I’ve probably spent more time playing NHL 97 (albeit on the Playstation) than any other hockey game on any system. In fact, it was one of the main reasons that I finally upgraded to a Playstation from the Sega Genesis.
When it came time to review the Saturn version of this game, I was worried that the game would be an inferior port, due to the Saturn’s bad reputation for handling 3D games. Thankfully, this is not the case.
While NHL 97 looks very bad compared to subsequent EA hockey games, for its time the game was a real leap forward from the 16-bit generation. The players are all large and fully polygonal, but the low polygon count takes away a lot of the detail. The glass over the boards looks more like a window screen, but the boards themselves are covered in advertisements which helps add to the realism of the game. Some of the proportions in the game seem off, such as the ice being too small and the nets being too narrow.
The crowd noise is nearly nonexistent, making you feel like you’re playing in an empty arena, but the sound effects are quite good. I especially like the sound the puck makes when it hits a post.
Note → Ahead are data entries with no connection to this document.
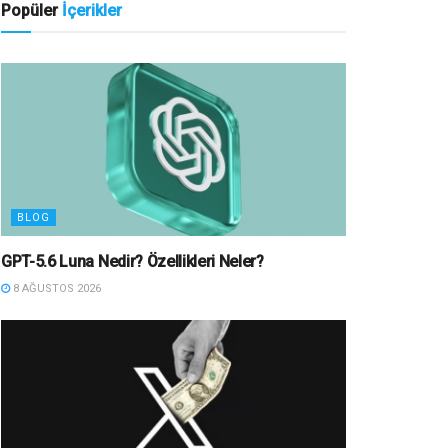
Popüler
İçerikler
BLOG
GPT-5.6 Luna Nedir? Özellikleri Neler?
8 AĞUSTOS 2026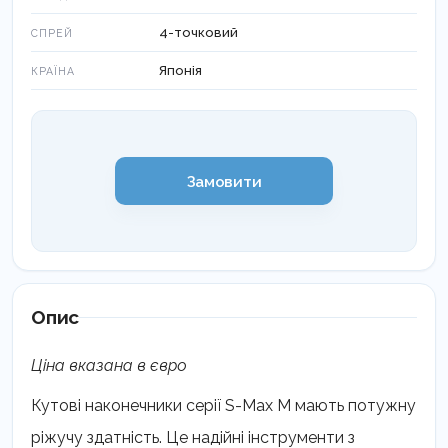
4-точковий
СПРЕЙ
Японія
КРАЇНА
Замовити
Опис
Ціна вказана в євро
Кутові наконечники серії S-Max M мають потужну
ріжучу здатність. Це надійні інструменти з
The game has no play-by-play or color commentary (the NHL series would get that the following year), and instead has John Davidson acting as both the arena announcer and commentator, but he only shows up before and after the game and during intermissions. His comments are all done using full motion video, and due to the relatively small number of videos his comments are always vague and often out of place. Still it had a cool “wow” factor in its day.
Continuing the style of the latter 16-bit games, NHL 97 is fast-paced. Skaters zip around the ice quickly and deliver hard body checks. Shots are for some reason very slow, unless you take the time to really wind up first. The games responsive controls and crisp passing make it fun to play, and I only get frustrated when my goalie lets in a softie, which unfortunately happens more often than it should. I love stat tracking, and this game offers plenty of it.
Like most hockey games, it offers exhibition, full season, and playoff modes, as well as player creation, trades, free agent signings. It also includes a shootout mode which can be useful for practicing breakaway shots and manually controlling your goalie. Among the multiple camera angles available is a helmet cam which while not very useful is cool to check out in that it was not possible on the 16-bit systems.
NHL 97 is easily the worst 32-bit game in EA’s NHL franchise, but I would still much rather play it than any of the 16-bit iterations.